● Task requirements
The answer must be every line of the records below that holds the word "circle".

● Data extracts
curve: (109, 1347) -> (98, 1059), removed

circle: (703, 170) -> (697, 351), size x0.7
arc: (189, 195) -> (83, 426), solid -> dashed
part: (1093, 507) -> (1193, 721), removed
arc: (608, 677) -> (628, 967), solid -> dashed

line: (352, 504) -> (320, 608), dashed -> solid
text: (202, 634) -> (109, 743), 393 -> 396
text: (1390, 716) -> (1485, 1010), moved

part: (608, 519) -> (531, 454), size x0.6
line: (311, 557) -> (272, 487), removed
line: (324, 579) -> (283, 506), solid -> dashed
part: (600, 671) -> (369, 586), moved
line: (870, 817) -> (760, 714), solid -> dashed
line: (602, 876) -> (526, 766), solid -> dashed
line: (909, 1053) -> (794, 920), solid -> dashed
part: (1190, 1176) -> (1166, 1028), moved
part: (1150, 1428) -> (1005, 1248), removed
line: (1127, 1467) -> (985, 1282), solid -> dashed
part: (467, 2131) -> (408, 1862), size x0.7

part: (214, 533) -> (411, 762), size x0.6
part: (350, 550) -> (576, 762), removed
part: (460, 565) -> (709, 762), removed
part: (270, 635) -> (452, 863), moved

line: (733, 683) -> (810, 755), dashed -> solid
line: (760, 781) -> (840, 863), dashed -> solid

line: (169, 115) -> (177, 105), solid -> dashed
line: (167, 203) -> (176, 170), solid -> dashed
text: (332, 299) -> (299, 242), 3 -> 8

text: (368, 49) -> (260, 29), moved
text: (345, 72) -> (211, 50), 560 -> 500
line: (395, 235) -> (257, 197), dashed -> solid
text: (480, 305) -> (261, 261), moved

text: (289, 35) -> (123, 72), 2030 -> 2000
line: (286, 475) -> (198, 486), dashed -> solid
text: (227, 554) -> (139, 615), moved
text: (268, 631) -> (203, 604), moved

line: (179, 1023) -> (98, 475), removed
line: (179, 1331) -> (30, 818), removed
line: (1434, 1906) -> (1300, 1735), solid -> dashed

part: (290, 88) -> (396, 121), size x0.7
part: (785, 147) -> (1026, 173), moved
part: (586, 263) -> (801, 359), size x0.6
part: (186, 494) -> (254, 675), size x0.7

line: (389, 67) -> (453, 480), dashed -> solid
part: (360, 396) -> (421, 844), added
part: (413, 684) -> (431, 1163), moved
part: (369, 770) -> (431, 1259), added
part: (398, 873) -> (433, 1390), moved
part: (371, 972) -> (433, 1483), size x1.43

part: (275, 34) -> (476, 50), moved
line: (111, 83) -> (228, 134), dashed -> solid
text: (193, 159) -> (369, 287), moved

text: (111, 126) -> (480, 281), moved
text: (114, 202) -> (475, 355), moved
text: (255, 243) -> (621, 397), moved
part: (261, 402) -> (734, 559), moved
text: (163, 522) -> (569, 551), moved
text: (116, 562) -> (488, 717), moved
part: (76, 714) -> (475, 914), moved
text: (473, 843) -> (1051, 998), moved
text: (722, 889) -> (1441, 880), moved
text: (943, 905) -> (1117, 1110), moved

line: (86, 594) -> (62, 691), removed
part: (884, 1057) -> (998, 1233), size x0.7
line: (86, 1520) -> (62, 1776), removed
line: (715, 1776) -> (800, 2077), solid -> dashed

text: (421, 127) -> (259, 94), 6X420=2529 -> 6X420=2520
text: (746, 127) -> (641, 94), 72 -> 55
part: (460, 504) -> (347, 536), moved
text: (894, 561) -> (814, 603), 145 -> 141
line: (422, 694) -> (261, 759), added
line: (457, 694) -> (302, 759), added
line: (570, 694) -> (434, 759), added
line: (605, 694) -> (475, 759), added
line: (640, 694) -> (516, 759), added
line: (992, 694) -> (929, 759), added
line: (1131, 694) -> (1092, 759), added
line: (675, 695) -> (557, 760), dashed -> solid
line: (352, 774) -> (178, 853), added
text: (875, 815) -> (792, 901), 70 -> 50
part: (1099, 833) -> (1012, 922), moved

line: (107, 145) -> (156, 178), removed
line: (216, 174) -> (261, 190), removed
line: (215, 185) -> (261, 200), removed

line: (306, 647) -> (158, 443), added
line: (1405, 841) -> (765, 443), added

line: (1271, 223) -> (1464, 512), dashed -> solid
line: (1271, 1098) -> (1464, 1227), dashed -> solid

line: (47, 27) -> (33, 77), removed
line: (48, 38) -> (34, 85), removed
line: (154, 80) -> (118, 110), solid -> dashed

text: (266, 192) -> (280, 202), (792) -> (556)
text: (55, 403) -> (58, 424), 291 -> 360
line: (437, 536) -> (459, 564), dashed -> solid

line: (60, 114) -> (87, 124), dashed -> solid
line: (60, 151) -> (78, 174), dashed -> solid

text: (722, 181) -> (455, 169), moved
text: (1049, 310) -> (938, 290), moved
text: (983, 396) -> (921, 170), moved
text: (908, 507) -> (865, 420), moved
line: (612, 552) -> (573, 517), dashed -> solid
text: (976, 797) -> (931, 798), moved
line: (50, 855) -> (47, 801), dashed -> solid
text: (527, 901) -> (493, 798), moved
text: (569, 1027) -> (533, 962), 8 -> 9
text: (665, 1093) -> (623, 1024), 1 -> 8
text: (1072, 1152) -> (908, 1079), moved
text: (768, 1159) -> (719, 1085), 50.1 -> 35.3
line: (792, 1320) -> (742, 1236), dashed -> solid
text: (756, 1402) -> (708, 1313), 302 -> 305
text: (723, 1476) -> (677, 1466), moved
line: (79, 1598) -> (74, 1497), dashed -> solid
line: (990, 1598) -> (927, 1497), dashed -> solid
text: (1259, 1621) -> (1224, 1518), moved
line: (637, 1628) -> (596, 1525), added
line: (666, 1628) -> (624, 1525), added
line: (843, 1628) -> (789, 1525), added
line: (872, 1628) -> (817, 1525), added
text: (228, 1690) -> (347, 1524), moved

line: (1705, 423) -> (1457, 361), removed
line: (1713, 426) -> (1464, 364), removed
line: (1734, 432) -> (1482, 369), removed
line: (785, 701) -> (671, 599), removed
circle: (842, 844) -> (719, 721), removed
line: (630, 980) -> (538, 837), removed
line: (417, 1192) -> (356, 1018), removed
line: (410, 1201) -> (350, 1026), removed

● Written solution
circle: (703, 170) -> (697, 351), size x0.7
circle: (842, 844) -> (719, 721), removed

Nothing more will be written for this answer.